Warum wird eine Mißhandlung auch noch dokumentiert?

  • Milu
Polizeit informieren, im Falle von Diesem und Jenem auch das Veterinämt, dann selber handeln (z.B. die Misshandlung unterbrechen, Tier an sich nehmen usw.). Alles inkls. Dokumentation wenn es geht.
Also Mißhandlung unterbrechen oder verhindern, wenn möglich nicht mit Gegengewalt, sehe ich auch durch geltendes Recht gedeckt. Schließlich ist mißhandeln von Tieren verboten und Schläge mit einem Gürtel gehören sicherlich dazu.

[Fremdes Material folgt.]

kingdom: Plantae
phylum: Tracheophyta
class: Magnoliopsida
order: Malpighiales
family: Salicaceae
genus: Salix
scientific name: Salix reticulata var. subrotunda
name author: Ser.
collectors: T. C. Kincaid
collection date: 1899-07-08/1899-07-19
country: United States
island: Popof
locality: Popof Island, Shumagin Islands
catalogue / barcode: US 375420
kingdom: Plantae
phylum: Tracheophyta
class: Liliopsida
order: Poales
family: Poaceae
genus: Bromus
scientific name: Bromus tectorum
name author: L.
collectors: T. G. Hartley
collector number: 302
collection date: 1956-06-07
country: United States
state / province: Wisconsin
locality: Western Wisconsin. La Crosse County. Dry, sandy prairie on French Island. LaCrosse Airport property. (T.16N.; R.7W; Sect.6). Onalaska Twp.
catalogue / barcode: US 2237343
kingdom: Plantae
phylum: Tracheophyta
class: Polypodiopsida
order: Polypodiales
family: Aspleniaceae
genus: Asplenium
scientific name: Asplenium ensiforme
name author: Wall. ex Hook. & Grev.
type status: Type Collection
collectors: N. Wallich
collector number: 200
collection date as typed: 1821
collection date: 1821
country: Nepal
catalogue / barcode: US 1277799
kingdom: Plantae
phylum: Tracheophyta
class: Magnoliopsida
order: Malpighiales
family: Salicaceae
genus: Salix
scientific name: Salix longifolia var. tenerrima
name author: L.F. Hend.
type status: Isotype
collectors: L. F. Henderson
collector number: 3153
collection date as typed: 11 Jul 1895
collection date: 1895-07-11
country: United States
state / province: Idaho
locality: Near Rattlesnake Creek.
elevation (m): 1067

Aber auch dabei kann es problematisch werden und eine Anzeige wegen Körperverletzung bei übermäßigem Gewalteinsatz folgen.
Tiere an sich zu nehmen könnte ebenfalls nach Hinten losgehen, weil als Diebstahl auslegbar. Meines Wissens nach gelten Tiere leider immer noch als Sache?
Das Täter/innen das deutsche Recht gerne ihrerseits nutzen und umdrehen ist ja nicht erst einmal passiert.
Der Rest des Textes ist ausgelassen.